If we all agree we need to reach “net zero” by 2050 (we do), and have to get perhaps halfway there by 2030 (we do, because the other half will be more difficult and require twice more time), how do we approach the easy sacrifices (“I no longer need a commemorative t-shirt every time I attempt a half-marathon”) and do we approach the harder ones (“I can no longer eat food that pleases me”)?
A Clue from Covid-19
In this month’s Foreign Policy (subscribing online-only now for the climate!) Max Ehrenfreund reported a clue in the economics of American survival during Covid-19 — “The World’s First Affluence Recession: The pandemic is making Americans poor—precisely because of the way they were rich”:
The modern economy has been immune to infectious disease—until now. Epidemics in the modern world have ruined hopes, debilitated bodies, and claimed tens of millions of lives. This [is] the first epidemic in American history that has also caused an economic crisis. Between April and June, about $2 trillion of economic activity in the United States came to a halt. Adjusting for changes in prices, that was nearly one tenth of gross domestic product. Even though public-health authorities and ordinary people took similar steps to stop past epidemics from spreading, none had remotely comparable effects on the economy—not cholera, which struck repeatedly in the 19th century; not the fearsome bubonic plague, which visited San Francisco in 1900; not even the so-called “Spanish” influenza that arrived in the United States in 1918 and killed tens of millions internationally.

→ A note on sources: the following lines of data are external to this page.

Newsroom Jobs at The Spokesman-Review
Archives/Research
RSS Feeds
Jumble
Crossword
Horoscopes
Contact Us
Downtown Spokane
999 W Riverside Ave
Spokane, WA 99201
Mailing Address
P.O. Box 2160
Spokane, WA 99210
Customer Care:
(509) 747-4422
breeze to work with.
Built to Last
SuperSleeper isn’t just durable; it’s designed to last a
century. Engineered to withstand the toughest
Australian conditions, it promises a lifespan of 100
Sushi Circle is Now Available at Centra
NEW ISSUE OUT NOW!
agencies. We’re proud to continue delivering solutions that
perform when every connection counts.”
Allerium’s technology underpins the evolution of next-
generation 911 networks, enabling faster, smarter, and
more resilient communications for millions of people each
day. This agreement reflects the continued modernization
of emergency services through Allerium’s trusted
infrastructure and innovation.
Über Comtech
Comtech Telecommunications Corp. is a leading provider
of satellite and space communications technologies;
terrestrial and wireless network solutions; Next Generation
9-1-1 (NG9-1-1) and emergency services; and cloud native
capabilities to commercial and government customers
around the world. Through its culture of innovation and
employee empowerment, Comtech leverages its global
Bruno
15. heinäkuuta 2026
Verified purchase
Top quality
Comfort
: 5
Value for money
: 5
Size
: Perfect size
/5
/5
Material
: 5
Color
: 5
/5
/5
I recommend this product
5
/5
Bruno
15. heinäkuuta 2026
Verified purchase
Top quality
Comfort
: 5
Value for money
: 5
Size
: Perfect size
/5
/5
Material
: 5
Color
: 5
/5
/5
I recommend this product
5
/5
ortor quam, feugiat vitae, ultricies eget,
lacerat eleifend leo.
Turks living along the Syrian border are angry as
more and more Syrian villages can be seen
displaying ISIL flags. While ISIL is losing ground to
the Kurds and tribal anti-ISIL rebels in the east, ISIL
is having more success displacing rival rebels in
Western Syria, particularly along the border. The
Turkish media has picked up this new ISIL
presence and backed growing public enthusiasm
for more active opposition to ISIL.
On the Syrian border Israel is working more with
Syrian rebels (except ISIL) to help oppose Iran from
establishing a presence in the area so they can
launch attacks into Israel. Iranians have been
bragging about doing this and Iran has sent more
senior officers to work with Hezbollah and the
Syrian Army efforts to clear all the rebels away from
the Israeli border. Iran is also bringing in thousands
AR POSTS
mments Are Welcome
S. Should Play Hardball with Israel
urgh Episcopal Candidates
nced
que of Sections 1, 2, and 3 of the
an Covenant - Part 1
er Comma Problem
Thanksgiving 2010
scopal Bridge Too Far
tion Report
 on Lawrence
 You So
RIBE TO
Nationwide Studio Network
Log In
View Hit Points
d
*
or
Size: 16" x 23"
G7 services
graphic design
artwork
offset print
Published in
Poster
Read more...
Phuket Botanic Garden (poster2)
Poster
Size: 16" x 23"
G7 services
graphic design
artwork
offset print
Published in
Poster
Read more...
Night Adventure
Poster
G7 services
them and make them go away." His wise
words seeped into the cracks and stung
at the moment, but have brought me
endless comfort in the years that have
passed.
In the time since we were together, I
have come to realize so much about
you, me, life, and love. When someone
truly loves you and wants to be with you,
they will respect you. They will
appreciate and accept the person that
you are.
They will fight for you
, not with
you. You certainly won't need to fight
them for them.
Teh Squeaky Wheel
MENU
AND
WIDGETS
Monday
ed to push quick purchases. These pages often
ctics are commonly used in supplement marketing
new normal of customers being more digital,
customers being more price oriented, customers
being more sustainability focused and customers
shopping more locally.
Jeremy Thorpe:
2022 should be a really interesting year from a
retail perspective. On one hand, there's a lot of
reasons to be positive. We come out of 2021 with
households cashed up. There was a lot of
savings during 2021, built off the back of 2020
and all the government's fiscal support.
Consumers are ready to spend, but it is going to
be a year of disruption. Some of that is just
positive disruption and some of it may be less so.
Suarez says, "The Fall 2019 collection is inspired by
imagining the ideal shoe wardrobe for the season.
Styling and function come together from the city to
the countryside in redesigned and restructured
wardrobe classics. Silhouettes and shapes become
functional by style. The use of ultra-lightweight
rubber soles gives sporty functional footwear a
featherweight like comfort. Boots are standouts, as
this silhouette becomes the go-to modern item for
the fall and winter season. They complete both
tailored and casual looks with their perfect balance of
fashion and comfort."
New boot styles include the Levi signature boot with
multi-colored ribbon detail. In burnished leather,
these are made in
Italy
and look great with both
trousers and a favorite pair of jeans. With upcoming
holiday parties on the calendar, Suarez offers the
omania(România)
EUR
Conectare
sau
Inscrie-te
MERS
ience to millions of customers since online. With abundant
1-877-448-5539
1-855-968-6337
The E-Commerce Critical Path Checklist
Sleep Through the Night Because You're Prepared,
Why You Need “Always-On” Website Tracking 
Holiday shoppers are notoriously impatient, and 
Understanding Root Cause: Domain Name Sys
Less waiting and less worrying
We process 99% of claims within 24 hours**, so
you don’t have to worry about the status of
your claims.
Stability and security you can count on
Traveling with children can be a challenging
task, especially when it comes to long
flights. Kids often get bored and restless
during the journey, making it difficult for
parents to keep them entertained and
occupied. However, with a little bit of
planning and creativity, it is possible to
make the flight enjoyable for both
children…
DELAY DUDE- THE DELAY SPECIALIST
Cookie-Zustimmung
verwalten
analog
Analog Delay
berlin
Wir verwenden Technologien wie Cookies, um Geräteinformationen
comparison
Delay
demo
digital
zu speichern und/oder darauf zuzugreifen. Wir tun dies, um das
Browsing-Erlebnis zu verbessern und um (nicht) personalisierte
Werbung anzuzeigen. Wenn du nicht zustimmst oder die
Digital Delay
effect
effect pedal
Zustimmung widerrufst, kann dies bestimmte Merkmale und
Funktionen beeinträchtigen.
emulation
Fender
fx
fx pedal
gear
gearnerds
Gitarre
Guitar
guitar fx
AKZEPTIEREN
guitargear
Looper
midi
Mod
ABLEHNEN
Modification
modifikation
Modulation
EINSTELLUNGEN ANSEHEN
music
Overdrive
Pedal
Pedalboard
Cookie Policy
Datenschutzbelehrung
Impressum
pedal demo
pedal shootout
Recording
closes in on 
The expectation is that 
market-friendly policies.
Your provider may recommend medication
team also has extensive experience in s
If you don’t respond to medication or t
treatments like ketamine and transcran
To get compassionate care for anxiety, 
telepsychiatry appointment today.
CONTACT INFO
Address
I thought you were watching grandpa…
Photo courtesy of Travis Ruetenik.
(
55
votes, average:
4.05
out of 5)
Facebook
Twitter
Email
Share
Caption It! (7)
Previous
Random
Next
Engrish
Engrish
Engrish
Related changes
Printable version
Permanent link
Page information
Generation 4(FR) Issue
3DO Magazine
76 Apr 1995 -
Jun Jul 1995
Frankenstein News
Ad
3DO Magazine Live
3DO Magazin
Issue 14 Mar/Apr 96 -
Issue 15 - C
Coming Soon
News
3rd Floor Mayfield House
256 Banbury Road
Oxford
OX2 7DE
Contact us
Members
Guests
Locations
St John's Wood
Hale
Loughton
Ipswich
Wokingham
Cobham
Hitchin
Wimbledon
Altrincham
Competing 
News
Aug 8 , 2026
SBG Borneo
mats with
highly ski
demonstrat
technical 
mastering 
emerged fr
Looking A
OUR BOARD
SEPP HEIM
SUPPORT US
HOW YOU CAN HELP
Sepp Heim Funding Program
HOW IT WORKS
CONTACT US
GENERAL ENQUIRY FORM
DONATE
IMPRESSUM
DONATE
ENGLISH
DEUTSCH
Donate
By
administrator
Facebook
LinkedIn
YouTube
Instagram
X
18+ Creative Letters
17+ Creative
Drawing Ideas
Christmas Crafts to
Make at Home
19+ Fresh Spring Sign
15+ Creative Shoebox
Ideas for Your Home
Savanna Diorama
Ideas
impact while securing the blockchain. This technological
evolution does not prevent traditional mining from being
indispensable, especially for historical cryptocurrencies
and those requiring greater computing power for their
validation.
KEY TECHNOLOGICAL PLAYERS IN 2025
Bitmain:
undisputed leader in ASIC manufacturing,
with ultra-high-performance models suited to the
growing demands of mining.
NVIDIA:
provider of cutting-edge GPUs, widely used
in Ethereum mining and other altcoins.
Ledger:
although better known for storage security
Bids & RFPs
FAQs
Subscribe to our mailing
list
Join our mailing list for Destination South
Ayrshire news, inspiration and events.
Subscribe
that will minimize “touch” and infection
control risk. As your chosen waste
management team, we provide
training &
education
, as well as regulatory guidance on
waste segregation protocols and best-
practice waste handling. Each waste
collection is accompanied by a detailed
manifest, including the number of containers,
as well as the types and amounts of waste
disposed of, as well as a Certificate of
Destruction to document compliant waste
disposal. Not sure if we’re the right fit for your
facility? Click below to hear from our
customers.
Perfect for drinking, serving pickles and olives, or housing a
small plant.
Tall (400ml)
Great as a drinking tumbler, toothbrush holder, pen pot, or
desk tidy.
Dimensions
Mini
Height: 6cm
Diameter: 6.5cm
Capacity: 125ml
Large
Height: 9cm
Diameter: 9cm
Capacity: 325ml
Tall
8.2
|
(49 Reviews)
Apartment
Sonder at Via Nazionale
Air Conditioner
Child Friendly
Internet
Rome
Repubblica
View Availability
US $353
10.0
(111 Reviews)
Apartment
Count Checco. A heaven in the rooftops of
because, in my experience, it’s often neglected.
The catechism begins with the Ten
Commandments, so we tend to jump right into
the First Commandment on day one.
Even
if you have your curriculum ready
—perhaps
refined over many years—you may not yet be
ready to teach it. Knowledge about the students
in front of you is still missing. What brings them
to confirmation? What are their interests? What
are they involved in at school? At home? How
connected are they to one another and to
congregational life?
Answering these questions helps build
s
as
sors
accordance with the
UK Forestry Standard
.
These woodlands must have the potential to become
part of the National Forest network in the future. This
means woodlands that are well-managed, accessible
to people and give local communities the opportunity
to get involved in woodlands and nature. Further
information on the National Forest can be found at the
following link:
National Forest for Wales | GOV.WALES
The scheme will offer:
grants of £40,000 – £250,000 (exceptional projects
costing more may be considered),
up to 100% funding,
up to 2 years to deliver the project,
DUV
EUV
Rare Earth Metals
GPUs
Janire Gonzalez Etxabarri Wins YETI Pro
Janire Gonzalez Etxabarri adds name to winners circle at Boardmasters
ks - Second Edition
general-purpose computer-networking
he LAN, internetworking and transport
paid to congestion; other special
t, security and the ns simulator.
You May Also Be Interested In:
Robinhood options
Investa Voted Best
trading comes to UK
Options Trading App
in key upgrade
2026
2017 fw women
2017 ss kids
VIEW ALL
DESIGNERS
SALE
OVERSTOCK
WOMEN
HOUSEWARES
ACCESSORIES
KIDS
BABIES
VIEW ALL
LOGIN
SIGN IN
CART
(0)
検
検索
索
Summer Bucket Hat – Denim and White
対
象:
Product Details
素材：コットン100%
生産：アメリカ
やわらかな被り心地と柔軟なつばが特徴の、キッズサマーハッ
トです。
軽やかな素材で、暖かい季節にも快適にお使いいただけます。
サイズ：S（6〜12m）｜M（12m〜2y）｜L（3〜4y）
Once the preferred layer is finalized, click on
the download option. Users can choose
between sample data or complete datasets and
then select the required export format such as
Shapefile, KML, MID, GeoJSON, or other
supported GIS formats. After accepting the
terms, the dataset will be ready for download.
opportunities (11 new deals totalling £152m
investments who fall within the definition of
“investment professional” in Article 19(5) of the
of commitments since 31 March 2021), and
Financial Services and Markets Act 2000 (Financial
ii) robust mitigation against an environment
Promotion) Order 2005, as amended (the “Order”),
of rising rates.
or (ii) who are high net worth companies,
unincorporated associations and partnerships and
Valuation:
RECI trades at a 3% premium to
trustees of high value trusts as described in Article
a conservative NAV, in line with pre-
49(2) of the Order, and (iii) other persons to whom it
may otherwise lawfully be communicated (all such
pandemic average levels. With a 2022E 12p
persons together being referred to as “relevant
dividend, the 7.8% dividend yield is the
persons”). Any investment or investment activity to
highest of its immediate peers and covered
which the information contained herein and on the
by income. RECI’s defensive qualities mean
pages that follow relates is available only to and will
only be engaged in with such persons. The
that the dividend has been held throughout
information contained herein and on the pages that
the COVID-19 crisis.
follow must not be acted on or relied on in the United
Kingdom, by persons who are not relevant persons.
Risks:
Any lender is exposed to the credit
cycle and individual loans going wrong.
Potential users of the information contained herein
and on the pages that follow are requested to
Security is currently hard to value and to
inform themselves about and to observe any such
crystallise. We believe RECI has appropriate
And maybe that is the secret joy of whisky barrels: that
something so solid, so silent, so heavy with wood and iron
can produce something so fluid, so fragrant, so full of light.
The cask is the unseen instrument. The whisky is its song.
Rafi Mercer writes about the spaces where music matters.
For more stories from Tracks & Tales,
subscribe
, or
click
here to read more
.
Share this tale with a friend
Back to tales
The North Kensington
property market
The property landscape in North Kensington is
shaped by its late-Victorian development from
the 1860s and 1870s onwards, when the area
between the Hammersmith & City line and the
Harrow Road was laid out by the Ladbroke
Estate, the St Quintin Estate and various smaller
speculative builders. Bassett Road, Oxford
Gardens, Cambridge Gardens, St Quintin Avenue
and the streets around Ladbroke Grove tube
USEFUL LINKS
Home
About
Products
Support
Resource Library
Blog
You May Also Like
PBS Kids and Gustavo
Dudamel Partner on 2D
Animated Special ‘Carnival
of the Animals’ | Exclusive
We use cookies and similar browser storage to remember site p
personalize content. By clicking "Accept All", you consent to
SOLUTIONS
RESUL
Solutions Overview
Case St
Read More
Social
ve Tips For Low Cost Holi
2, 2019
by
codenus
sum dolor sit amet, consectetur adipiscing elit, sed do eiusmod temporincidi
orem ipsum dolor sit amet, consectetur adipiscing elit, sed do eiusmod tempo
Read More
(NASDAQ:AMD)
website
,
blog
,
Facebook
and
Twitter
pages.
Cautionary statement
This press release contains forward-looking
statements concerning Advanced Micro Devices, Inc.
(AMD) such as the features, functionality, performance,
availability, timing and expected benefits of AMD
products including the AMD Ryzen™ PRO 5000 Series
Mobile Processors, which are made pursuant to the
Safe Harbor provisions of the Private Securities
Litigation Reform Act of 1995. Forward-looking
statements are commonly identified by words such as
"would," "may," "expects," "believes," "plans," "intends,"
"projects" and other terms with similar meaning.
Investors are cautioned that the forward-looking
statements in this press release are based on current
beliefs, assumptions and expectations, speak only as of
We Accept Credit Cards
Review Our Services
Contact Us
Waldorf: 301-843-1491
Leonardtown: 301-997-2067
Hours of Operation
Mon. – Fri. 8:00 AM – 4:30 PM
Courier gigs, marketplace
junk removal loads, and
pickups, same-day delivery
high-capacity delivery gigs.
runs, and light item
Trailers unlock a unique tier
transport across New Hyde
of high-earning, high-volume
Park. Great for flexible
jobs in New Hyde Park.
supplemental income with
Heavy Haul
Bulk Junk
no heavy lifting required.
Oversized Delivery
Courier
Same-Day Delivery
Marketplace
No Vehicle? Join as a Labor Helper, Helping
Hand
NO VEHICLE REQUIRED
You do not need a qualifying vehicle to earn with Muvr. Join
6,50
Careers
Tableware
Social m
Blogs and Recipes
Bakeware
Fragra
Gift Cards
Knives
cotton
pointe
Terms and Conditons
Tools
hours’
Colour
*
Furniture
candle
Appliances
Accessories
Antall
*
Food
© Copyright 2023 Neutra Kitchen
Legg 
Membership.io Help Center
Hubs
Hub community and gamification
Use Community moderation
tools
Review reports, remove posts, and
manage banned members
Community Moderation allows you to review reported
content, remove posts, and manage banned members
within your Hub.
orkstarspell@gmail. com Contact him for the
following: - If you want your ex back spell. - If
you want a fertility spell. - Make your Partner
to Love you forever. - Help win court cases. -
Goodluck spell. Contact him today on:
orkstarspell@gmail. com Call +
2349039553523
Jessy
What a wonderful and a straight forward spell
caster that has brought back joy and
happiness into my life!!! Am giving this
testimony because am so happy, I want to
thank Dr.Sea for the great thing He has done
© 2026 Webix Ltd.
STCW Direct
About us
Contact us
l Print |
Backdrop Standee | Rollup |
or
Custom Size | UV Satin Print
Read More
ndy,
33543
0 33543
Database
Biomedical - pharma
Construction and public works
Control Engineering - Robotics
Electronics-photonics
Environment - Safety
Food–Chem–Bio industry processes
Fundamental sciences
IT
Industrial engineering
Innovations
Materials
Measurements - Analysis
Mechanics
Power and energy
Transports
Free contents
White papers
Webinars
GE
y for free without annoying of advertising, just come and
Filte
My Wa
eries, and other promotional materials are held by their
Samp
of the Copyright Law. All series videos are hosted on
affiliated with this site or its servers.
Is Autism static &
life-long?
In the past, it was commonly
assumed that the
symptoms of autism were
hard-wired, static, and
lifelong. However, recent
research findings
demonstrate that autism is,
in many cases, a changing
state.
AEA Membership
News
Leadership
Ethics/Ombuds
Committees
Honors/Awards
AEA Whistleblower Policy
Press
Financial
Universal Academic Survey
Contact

What has made this pandemic unique is that for the first time, consumers worldwide can afford to spend a significant share of their incomes on non-essential goods and services. Much of their consumption has become optional, and rather than risking death to buy a Frappuccino, they’ve chosen to stay home. Others would like to go out, but public-health authorities have ordered non-essential businesses to close. Because the discretionary share of consumption has expanded, the choices about non-essential business that governments and individual consumers make in response to pandemic disease have become an economic problem.
The shift in the makeup of economic activity is due to decades of transformative economic growth. Previous epidemics did not cause economic crises because most consumers were poor by today’s standards, and their discretionary spending was minimal. The overwhelming demand for necessities such as food and clothing, which neither households nor governments could restrict in the interest of public health, kept the economy going. Today’s economy depends on a thousand luxuries large and small, from overpriced coffee to air travel, and these luxuries are what many consumers are now giving up. Willingly or not, they are saving instead of spending. Extreme savings rates are a defining feature of the available data on the coronavirus economy.
The public-health crisis is the result of a novel pathogenic coronavirus. But the economic crisis is a result of our affluence. Growth has created both extraordinary prosperity, and previously unknown risks.
(Quoting excessively because there’s considerable guidance here.)
So, how much disposable income is disposable in trade for our future?
How shall privileged humans spend money and time for the rest of this decade? How shall they act for the next three decades while we bring ourselves back into harmony with the earth that sustains us? How shall we choose to design a future that features the luxury of assuming that great-grandchildren will still be able to live with the comforts enjoyed by their great-grandparents?
We can shop thoughtfully, deliberately, and with purpose for the future we want. And, we must.